▸ **Problem to solve**
Convert the material below into a JSON list of strings, one string per line and no entries for blank lines. Leave the pictures out.

━━━━━━━━━━━━━━━━

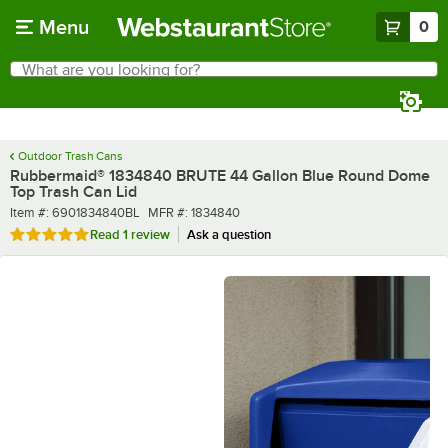
Skip to main content
Menu
0
What are you looking for?
Search
Begin typing for results.
Outdoor Trash Cans
Rubbermaid® 1834840 BRUTE 44 Gallon Blue Round Dome
Top Trash Can Lid
Item number
MFR number
Item #:
6901834840BL
MFR #:
1834840
Rated 5 out of 5 stars
Read
1 review
Ask a question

━━━━━━━━━━━━━━━━

▸ **Answer space**
[
  "Skip to main content",
  "Menu",
  "0",
  "What are you looking for?",
  "Search",
  "Begin typing for results.",
  "Outdoor Trash Cans",
  "Rubbermaid® 1834840 BRUTE 44 Gallon Blue Round Dome",
  "Top Trash Can Lid",
  "Item number",
  "MFR number",
  "Item #:",
  "6901834840BL",
  "MFR #:",
  "1834840",
  "Rated 5 out of 5 stars",
  "Read",
  "1 review",
  "Ask a question"
]